La voce dei sindacati
«Vogliamo mandare due messaggi - aggiunge il segretario di Anaao Assomed Piemonte, Chiara Rivetti -. Il primo è che noi medici interveniamo su tutti i cittadini senza chiedere nome, cognome, conto bancario o provenienza geografica. Il secondo è che la sanità pubblica è agonizzante, ma si può rianimare come si rianima un paziente infartuato sul quale si lavora senza mollare mai un attimo». In piazza anche molti malati, quelli che hanno partecipato nonostante le difficoltà, a quella che gli organizzatori rivendicano come «la più grande manifestazione mai organizzata a Torino». Trasversale, come è «il diritto alla salute» per il presidente dell’Ordine dei Medici, Guido Giustetto. «Siamo qui per tutti».

«Se non avessi avuto un amico in sanità, non mi sarei mai potuta curare». Marzia ha appena 43 anni e lo dice chiaro e tondo come funziona la “sanità pubblica” in Italia. «Sono una di quelle dieci persone su cento che in Piemonte non potrebbero curarsi se non avessero una polizza sanitaria per pagare le spese di visite e esami». Basta il suo sfogo per scatenare, attorno a lei, un vero e proprio coro di istanze che per tutti sono le stesse. Non fosse che l’età sia ben diversa, così come le patologie. Malati oncologici che hanno rinunciato allo “screening” e ai controlli, fino a chi ha lasciato perdere anche di fronte a un dolore o un aggravamento del proprio quadro clinico. Antonio ha 83 anni ed è seduto sul marciapiede davanti al grattacielo della Regione insieme con la moglie Angela, come fossero due adolescenti alla prima manifestazione scolastica. Fanno tenerezza perché, anziché protestare per il nuovo esame di maturità o per altre legittime istanze, rivendicano un diritto per cui si battono da quando erano ragazzi. «Noi abbiamo conosciuto la sanità pubblica quando è nata, una quarantina di anni fa almeno, ci mancherebbe altro di non essere qui a difenderla».

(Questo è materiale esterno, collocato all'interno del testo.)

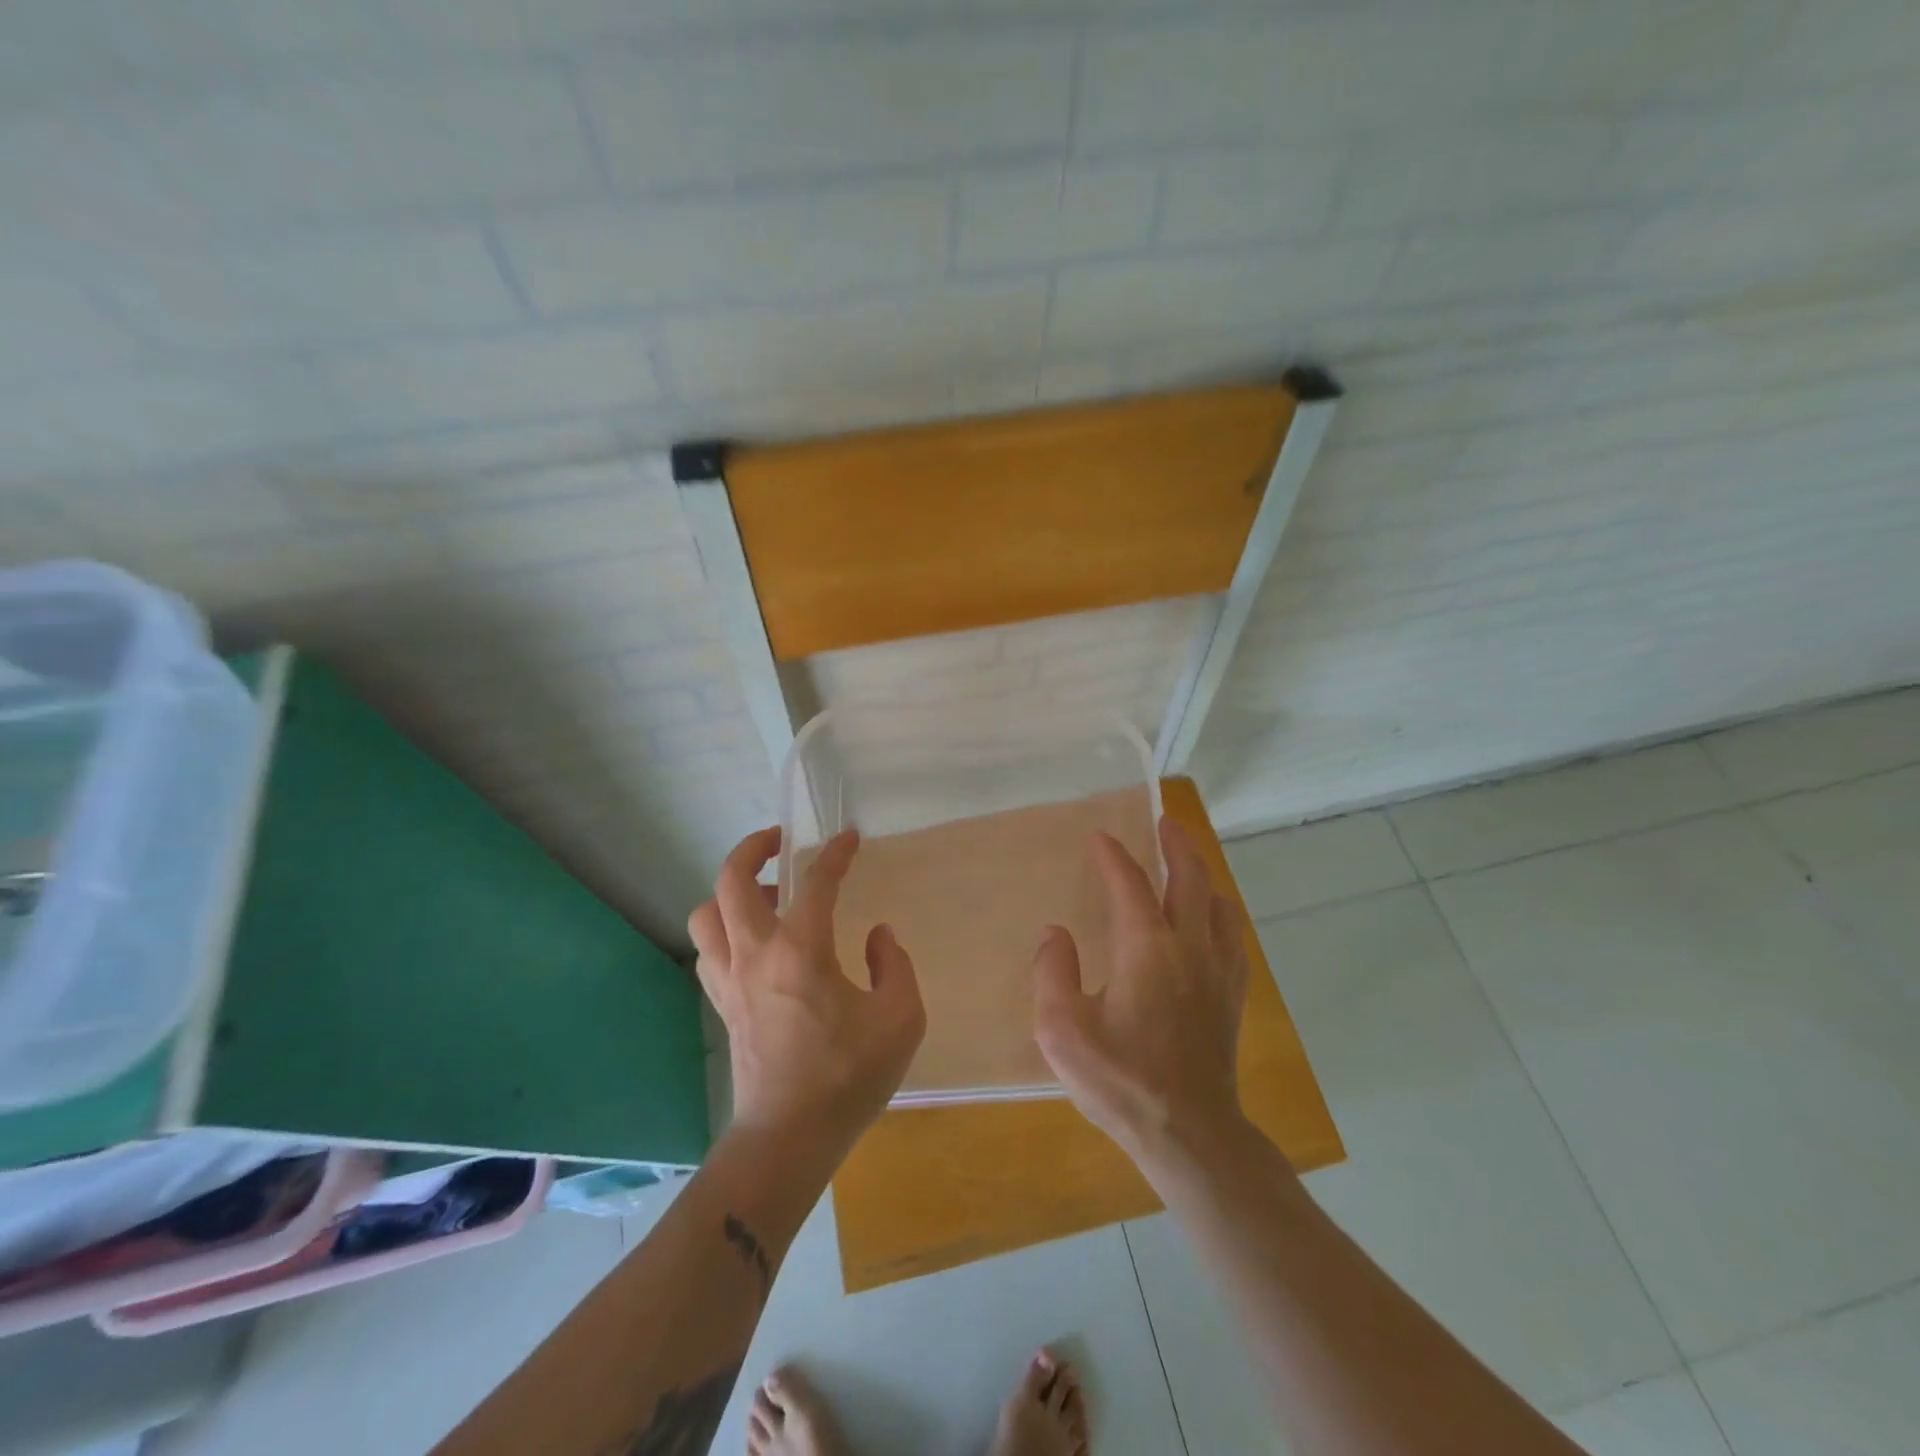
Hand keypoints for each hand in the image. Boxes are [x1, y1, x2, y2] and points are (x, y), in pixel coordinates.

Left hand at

L’elenco degli esami e delle visite per cui sono costretti a rivolgersi al privato sembra infinito. «Il loro non è l’unico caso - conferma Margherita, 43 anni, medico alle Molinette -. Sono tante le persone che anche noi abbiamo in cura che preferirebbero rivolgersi al privato se potessero permetterselo». Ed è da qui che scatta la catena del paradosso, per cui chi ha meno occasione di curarsi, senza assicurazioni o redditi che permettano di rivolgersi ai privati, piuttosto rinuncia. «La cosa che fa male è questa» rivela Claudia, 38 anni, che fino allo scorso anno non sapeva di dover accompagnare la propria madre in quel “calvario” che è una diagnosi di cancro. «Quando lo ha scoperto, chiaramente, pensava di essere già morta ma ho provato in tutti i modi a spiegarle che ci sarebbero state le opportunità di salvarsi». Peccato che la mamma ci vedesse più lungo della figlia. «Fatte le prime visite e i primi esami alle Molinette e a Candiolo, abbiamo capito che, per quanta fosse l’eccellenza, avendone le possibilità, avremmo dovuto rivolgerci al privato» sottolinea Mariangela, la madre. «Così io ho iniziato un ciclo di terapia a Torino, privatamente, per poi trasferirmi a Parigi per completare le radioterapie e mi sono salvata. Per questo siamo qui insieme, perché è giusto e vogliamo manifestare insieme con chi non ha avuto la nostra stessa fortuna».